* [Task directions]: Could you transcribe all of the data word for word?

Plain-text document sources
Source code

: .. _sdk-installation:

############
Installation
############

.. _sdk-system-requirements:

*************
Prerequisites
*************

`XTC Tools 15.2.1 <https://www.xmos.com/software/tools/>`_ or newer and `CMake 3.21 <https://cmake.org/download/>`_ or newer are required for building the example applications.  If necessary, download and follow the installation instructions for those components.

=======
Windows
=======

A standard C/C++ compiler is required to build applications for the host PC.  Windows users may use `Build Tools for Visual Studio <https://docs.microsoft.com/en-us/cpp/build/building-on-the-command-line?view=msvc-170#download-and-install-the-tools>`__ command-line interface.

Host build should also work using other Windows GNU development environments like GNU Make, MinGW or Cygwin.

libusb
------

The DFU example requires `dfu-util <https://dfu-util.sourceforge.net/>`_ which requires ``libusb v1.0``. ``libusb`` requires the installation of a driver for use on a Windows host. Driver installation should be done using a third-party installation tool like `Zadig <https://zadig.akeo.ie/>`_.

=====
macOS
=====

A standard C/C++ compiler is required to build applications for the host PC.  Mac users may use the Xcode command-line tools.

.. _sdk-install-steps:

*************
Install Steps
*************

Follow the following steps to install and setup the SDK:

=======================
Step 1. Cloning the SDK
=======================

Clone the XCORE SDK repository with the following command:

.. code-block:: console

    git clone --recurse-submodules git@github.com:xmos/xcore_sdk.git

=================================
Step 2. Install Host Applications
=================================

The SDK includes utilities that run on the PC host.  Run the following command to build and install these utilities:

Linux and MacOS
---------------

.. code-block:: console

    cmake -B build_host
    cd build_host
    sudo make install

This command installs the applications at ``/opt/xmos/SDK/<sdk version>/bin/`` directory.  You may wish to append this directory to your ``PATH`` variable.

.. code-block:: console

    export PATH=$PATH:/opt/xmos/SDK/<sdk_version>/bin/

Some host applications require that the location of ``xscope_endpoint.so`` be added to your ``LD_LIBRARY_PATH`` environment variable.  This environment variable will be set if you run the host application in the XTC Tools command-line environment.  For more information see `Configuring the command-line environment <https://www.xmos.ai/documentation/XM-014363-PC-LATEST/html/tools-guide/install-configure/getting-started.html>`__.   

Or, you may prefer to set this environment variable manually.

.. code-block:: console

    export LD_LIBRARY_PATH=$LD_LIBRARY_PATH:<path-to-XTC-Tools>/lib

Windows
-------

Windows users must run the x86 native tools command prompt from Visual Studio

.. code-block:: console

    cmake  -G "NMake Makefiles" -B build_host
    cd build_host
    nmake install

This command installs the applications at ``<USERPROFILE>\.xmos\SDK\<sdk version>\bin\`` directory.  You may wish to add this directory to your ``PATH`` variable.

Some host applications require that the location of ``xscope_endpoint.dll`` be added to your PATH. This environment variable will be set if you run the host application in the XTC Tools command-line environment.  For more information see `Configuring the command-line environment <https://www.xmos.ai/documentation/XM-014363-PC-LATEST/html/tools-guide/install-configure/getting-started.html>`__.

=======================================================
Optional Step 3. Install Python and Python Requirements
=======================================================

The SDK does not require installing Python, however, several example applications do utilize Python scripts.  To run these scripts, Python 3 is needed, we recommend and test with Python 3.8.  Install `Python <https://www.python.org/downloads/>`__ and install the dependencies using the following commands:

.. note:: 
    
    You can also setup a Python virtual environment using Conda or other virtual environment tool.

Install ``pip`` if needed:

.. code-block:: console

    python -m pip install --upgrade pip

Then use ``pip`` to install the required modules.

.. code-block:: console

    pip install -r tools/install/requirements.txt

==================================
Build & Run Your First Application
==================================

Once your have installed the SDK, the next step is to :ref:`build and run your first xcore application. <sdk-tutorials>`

* [Response area]:
Source code

: .. _sdk-installation:

############
Installation
############

.. _sdk-system-requirements:

*************
Prerequisites
*************

`XTC Tools 15.2.1 <https://www.xmos.com/software/tools/>`_ or newer and `CMake 3.21 <https://cmake.org/download/>`_ or newer are required for building the example applications.  If necessary, download and follow the installation instructions for those components.

=======
Windows
=======

A standard C/C++ compiler is required to build applications for the host PC.  Windows users may use `Build Tools for Visual Studio <https://docs.microsoft.com/en-us/cpp/build/building-on-the-command-line?view=msvc-170#download-and-install-the-tools>`__ command-line interface.

Host build should also work using other Windows GNU development environments like GNU Make, MinGW or Cygwin.

libusb
------

The DFU example requires `dfu-util <https://dfu-util.sourceforge.net/>`_ which requires ``libusb v1.0``. ``libusb`` requires the installation of a driver for use on a Windows host. Driver installation should be done using a third-party installation tool like `Zadig <https://zadig.akeo.ie/>`_.

=====
macOS
=====

A standard C/C++ compiler is required to build applications for the host PC.  Mac users may use the Xcode command-line tools.

.. _sdk-install-steps:

*************
Install Steps
*************

Follow the following steps to install and setup the SDK:

=======================
Step 1. Cloning the SDK
=======================

Clone the XCORE SDK repository with the following command:

.. code-block:: console

    git clone --recurse-submodules git@github.com:xmos/xcore_sdk.git

=================================
Step 2. Install Host Applications
=================================

The SDK includes utilities that run on the PC host.  Run the following command to build and install these utilities:

Linux and MacOS
---------------

.. code-block:: console

    cmake -B build_host
    cd build_host
    sudo make install

This command installs the applications at ``/opt/xmos/SDK/<sdk version>/bin/`` directory.  You may wish to append this directory to your ``PATH`` variable.

.. code-block:: console

    export PATH=$PATH:/opt/xmos/SDK/<sdk_version>/bin/

Some host applications require that the location of ``xscope_endpoint.so`` be added to your ``LD_LIBRARY_PATH`` environment variable.  This environment variable will be set if you run the host application in the XTC Tools command-line environment.  For more information see `Configuring the command-line environment <https://www.xmos.ai/documentation/XM-014363-PC-LATEST/html/tools-guide/install-configure/getting-started.html>`__.   

Or, you may prefer to set this environment variable manually.

.. code-block:: console

    export LD_LIBRARY_PATH=$LD_LIBRARY_PATH:<path-to-XTC-Tools>/lib

Windows
-------

Windows users must run the x86 native tools command prompt from Visual Studio

.. code-block:: console

    cmake  -G "NMake Makefiles" -B build_host
    cd build_host
    nmake install

This command installs the applications at ``<USERPROFILE>\.xmos\SDK\<sdk version>\bin\`` directory.  You may wish to add this directory to your ``PATH`` variable.

Some host applications require that the location of ``xscope_endpoint.dll`` be added to your PATH. This environment variable will be set if you run the host application in the XTC Tools command-line environment.  For more information see `Configuring the command-line environment <https://www.xmos.ai/documentation/XM-014363-PC-LATEST/html/tools-guide/install-configure/getting-started.html>`__.

=======================================================
Optional Step 3. Install Python and Python Requirements
=======================================================

The SDK does not require installing Python, however, several example applications do utilize Python scripts.  To run these scripts, Python 3 is needed, we recommend and test with Python 3.8.  Install `Python <https://www.python.org/downloads/>`__ and install the dependencies using the following commands:

.. note:: 
    
    You can also setup a Python virtual environment using Conda or other virtual environment tool.

Install ``pip`` if needed:

.. code-block:: console

    python -m pip install --upgrade pip

Then use ``pip`` to install the required modules.

.. code-block:: console

    pip install -r tools/install/requirements.txt

==================================
Build & Run Your First Application
==================================

Once your have installed the SDK, the next step is to :ref:`build and run your first xcore application. <sdk-tutorials>`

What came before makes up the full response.